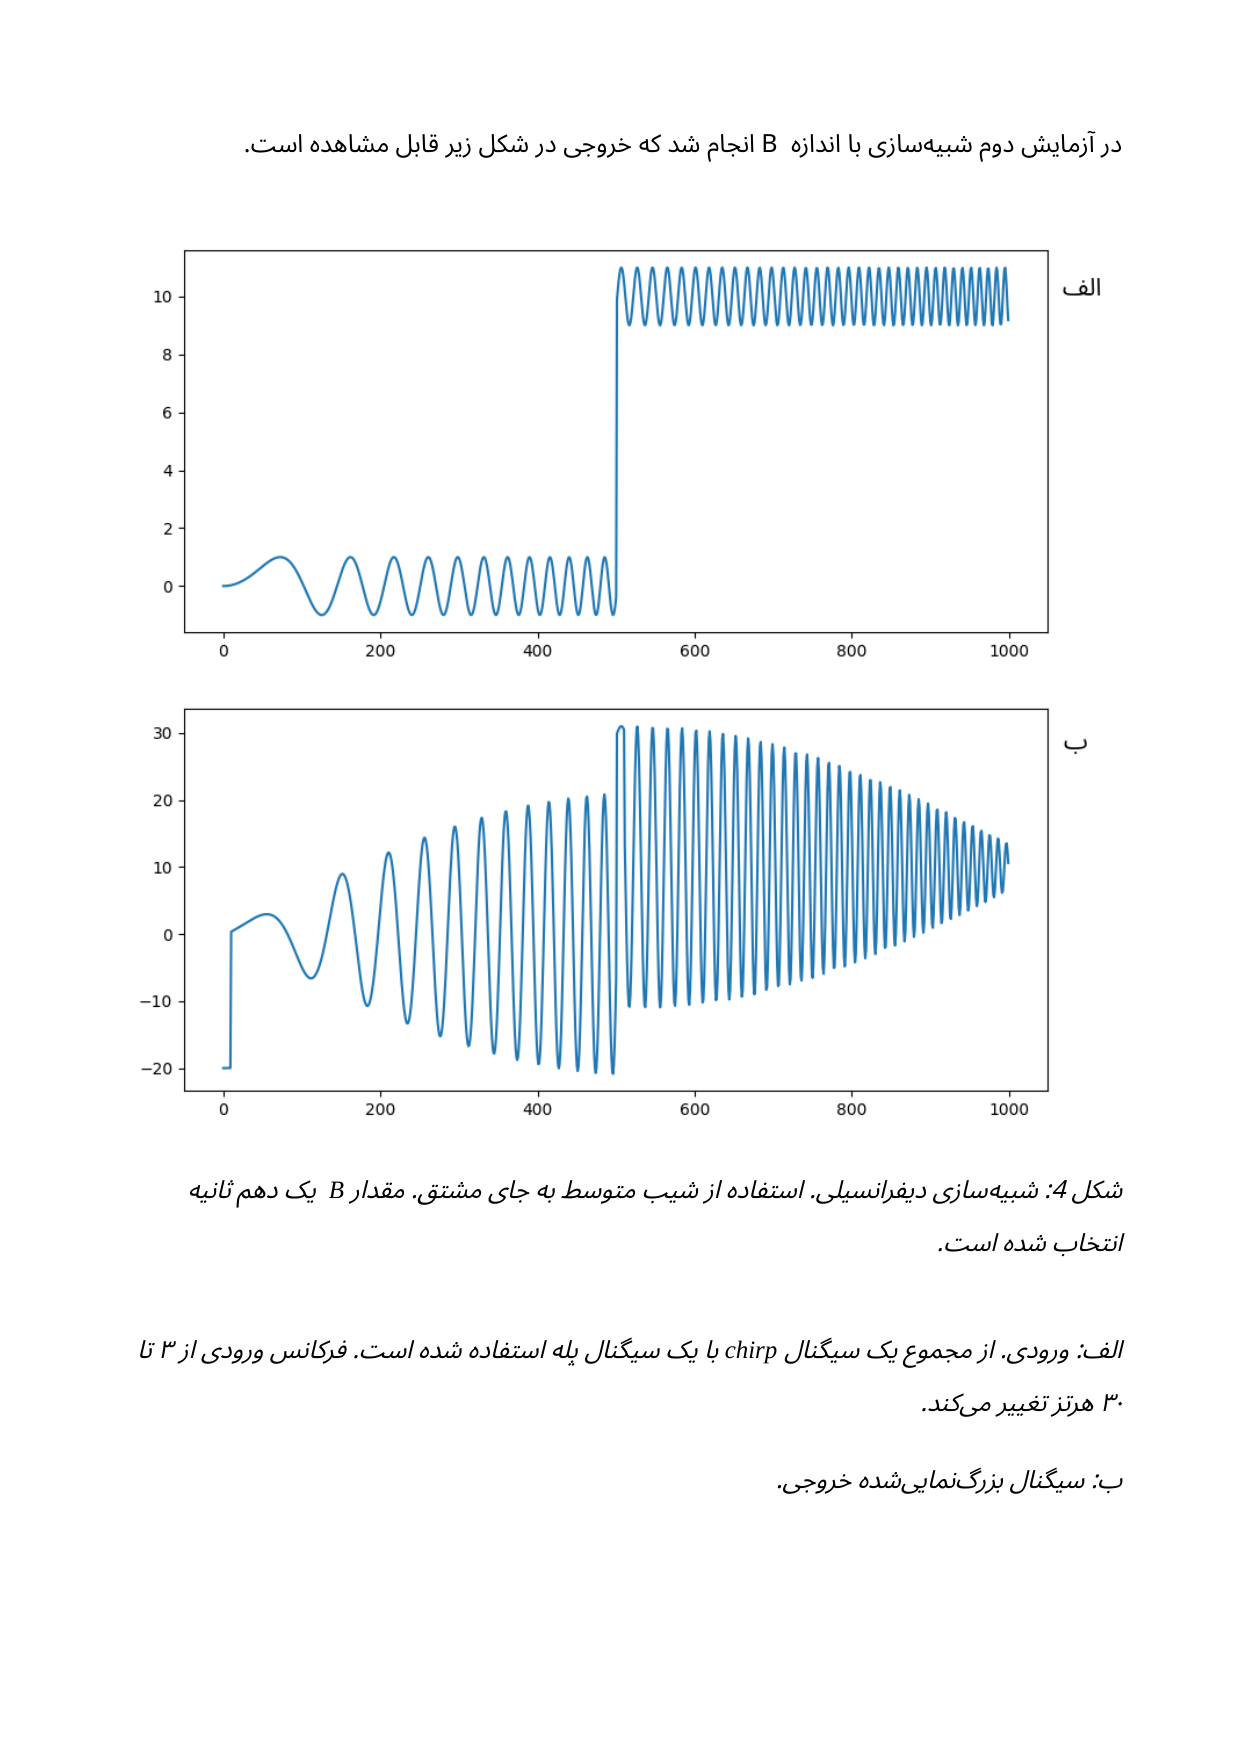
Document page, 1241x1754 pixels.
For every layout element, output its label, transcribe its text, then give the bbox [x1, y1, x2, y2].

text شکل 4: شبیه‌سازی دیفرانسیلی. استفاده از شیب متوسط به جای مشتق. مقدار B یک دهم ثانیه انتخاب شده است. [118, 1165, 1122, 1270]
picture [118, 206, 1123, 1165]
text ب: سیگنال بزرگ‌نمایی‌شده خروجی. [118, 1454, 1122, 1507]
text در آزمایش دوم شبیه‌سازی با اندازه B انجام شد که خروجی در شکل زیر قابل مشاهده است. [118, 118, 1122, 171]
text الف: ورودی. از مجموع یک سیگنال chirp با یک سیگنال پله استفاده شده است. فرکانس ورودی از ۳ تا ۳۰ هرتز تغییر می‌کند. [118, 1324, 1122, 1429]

○ ○ ○ ○ ○

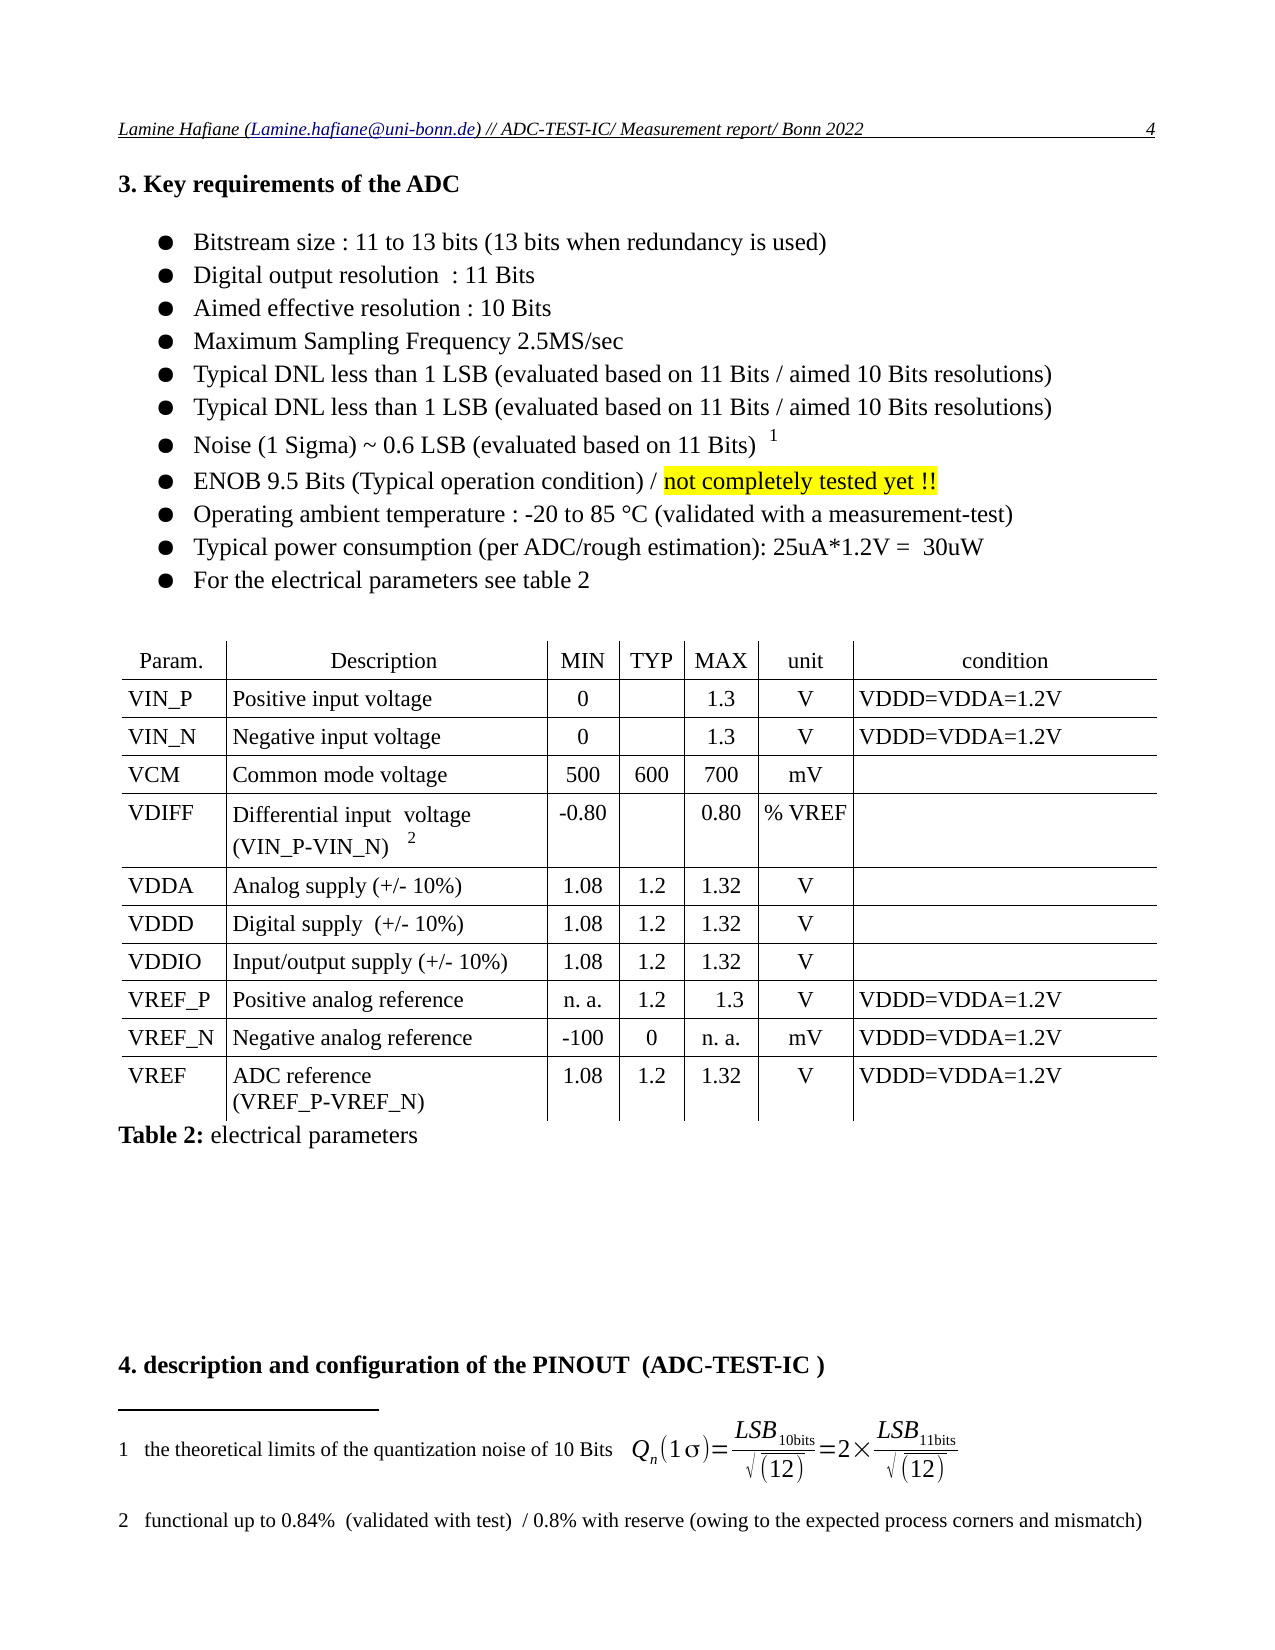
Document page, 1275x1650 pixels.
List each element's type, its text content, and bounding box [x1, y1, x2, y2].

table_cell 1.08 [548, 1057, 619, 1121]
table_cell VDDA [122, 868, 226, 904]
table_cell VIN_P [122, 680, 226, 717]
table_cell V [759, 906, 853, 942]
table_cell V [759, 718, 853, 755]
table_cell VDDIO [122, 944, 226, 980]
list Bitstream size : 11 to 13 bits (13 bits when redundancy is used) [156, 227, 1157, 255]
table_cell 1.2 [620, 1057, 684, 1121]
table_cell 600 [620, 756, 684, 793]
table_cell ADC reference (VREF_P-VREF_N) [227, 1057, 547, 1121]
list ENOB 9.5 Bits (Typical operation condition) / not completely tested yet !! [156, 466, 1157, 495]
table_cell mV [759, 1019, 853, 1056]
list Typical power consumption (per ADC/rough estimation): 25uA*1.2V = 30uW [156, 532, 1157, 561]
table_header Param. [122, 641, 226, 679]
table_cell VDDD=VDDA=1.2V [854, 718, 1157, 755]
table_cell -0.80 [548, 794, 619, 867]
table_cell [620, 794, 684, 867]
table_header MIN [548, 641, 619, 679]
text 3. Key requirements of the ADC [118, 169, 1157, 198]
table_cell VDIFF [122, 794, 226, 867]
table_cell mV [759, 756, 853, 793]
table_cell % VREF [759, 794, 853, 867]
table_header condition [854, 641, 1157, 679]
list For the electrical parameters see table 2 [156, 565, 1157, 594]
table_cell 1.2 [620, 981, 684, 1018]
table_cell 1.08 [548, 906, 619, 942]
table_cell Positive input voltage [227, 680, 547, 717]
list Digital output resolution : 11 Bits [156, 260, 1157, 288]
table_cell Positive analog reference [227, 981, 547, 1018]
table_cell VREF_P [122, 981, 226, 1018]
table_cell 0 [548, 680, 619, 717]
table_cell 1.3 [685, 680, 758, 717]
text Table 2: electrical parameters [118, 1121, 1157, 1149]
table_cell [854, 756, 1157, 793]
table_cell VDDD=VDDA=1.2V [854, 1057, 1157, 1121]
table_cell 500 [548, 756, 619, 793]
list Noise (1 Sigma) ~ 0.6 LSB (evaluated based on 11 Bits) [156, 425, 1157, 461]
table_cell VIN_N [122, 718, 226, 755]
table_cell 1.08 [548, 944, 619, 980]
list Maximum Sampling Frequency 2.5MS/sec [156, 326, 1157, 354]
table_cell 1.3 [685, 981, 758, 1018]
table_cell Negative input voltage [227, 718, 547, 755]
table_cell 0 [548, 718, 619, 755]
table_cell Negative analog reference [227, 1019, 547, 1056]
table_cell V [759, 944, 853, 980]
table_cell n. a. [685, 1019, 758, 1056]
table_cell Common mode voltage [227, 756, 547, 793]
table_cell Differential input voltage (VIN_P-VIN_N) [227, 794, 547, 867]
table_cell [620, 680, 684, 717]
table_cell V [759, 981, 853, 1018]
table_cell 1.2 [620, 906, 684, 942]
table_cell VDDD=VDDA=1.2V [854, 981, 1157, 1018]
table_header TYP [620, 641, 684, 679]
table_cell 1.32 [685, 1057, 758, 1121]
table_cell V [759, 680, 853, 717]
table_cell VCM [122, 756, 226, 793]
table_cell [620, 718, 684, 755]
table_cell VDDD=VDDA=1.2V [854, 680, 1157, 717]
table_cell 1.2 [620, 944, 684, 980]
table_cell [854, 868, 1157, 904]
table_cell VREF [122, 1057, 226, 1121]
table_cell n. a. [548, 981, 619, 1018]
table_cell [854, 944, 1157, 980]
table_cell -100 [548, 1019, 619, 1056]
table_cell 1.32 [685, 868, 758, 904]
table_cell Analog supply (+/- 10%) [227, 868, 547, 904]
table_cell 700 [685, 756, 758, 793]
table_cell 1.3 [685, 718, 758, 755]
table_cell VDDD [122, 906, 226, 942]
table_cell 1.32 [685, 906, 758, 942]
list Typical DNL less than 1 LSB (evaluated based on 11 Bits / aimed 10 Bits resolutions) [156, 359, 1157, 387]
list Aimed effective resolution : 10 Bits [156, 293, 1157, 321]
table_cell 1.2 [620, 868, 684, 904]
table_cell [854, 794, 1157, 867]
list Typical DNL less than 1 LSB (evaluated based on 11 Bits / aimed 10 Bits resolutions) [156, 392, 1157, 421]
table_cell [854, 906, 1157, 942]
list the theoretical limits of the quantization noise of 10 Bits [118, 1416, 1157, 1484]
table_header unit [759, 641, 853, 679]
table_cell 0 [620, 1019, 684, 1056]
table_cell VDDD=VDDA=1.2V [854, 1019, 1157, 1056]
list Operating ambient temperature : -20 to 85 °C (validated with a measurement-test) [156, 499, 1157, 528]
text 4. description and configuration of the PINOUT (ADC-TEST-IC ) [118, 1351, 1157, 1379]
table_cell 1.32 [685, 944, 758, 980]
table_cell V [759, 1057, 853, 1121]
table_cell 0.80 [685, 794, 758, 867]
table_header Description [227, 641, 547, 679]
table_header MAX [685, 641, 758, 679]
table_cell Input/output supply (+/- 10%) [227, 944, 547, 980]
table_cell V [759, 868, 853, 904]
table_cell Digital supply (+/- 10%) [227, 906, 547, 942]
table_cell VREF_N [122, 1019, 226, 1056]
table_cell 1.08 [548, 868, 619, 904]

○ ○ ○ ○ ○

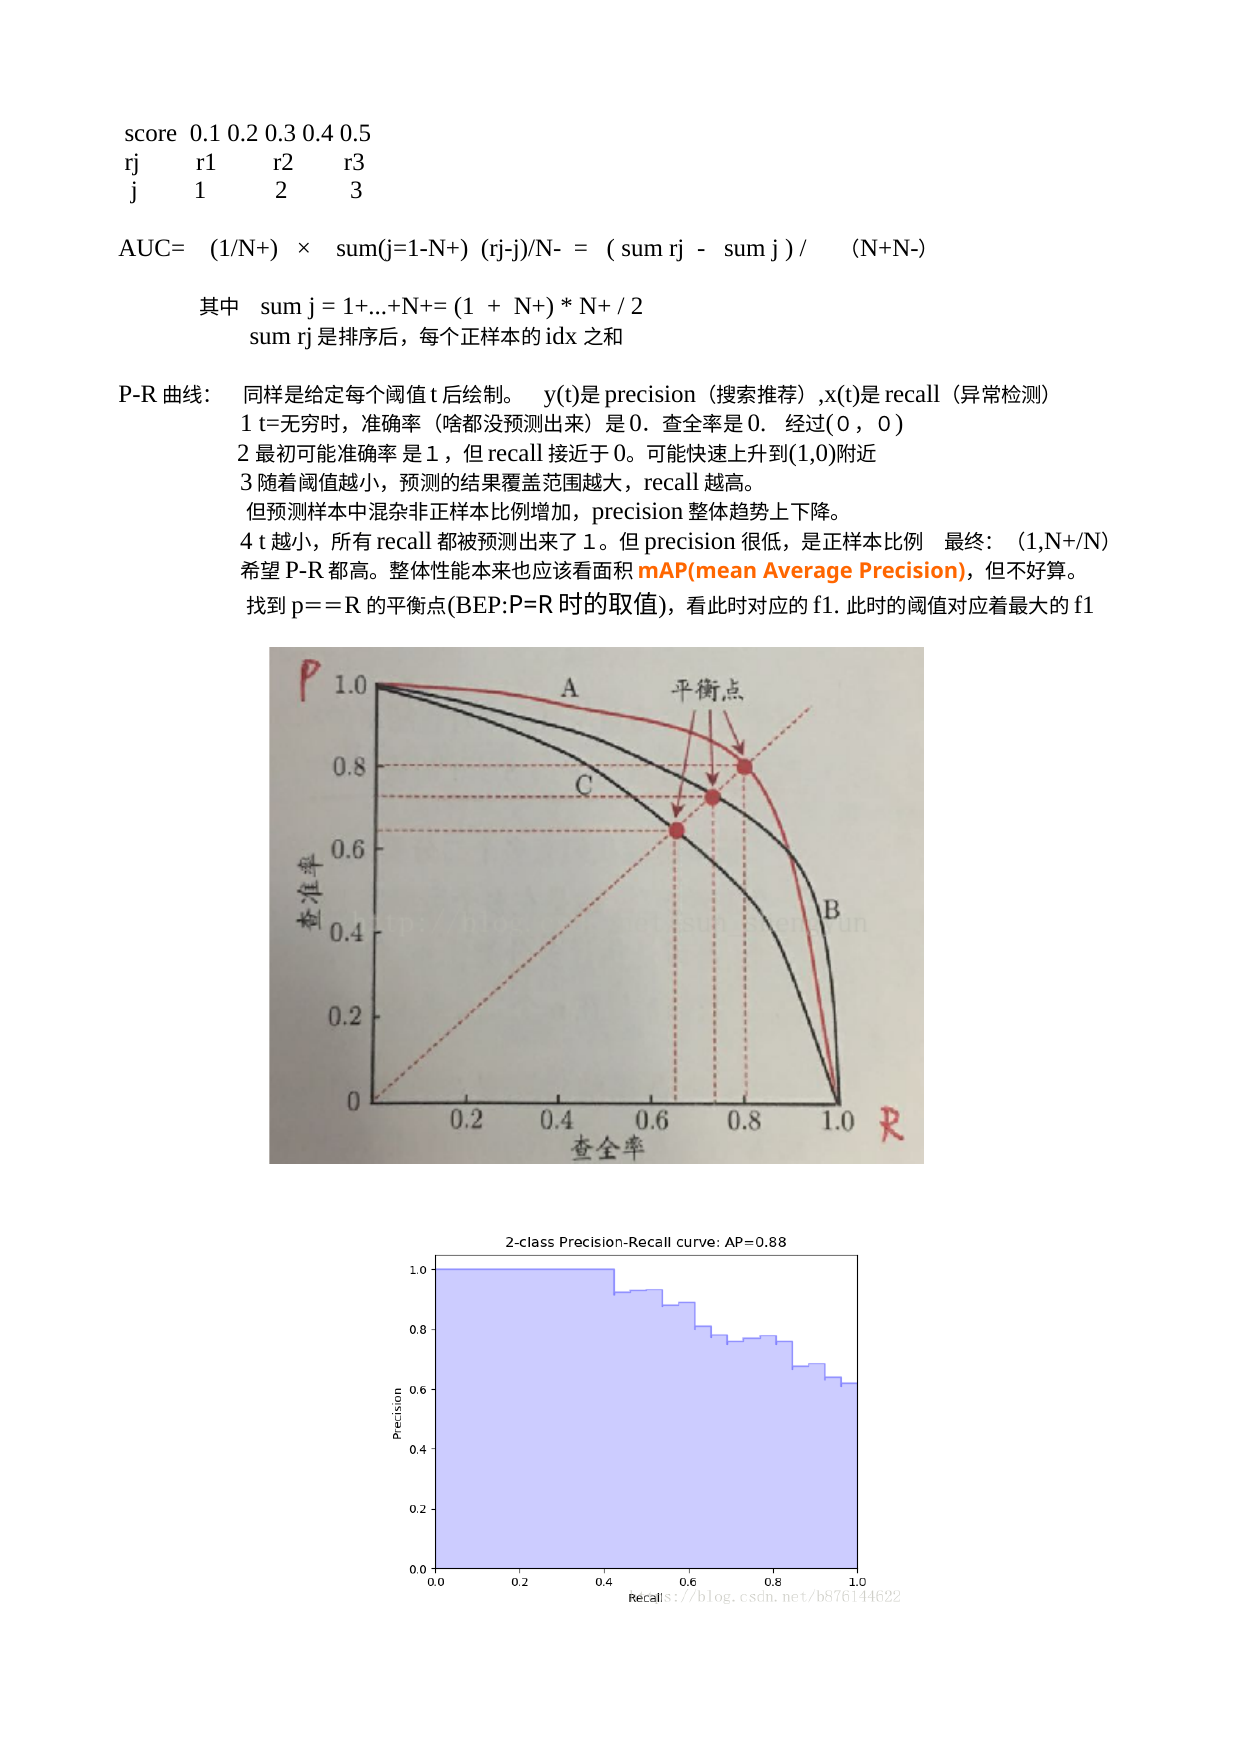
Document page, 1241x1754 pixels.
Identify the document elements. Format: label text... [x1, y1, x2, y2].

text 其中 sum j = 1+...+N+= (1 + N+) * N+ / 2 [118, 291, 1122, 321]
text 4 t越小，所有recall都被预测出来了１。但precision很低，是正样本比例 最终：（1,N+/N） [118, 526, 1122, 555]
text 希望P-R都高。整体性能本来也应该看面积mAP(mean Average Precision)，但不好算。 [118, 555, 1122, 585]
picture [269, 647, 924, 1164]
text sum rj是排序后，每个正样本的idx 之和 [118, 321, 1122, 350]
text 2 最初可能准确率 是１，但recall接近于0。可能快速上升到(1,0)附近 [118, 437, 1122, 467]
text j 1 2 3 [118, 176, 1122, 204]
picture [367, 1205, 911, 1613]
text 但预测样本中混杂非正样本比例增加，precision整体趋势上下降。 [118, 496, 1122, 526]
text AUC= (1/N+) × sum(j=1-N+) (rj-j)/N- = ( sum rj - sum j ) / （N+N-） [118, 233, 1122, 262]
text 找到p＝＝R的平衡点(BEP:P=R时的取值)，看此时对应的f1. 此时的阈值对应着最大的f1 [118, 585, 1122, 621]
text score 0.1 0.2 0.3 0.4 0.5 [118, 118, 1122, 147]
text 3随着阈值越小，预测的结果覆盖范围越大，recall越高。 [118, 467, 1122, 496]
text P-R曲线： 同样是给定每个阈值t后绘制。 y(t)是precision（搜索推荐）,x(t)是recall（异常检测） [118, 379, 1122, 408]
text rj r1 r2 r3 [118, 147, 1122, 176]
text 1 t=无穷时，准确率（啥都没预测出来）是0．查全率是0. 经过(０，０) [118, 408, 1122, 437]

○ ○ ○ ○ ○

* [WHAT NEEDS TO BE DONE] Please format the material as a Markdown table with the columns Row and Line text, numbering each line and leaving out blank lines. Begin at the line that has "Document page, 1275x1650 pixels." and stop after the line that has "table_cell V [759, 718, 853, 755]".

* [OUTPUT OF THE TASK]
| Row | Line text |
|---|---|
| 1 | Document page, 1275x1650 pixels. |
| 2 | List each element's type, its text content, and bounding box [x1, y1, x2, y2]. |
| 3 | table_cell 1.08 [548, 1057, 619, 1121] |
| 4 | table_cell VDDA [122, 868, 226, 904] |
| 5 | table_cell VIN_P [122, 680, 226, 717] |
| 6 | table_cell V [759, 906, 853, 942] |
| 7 | table_cell V [759, 718, 853, 755] |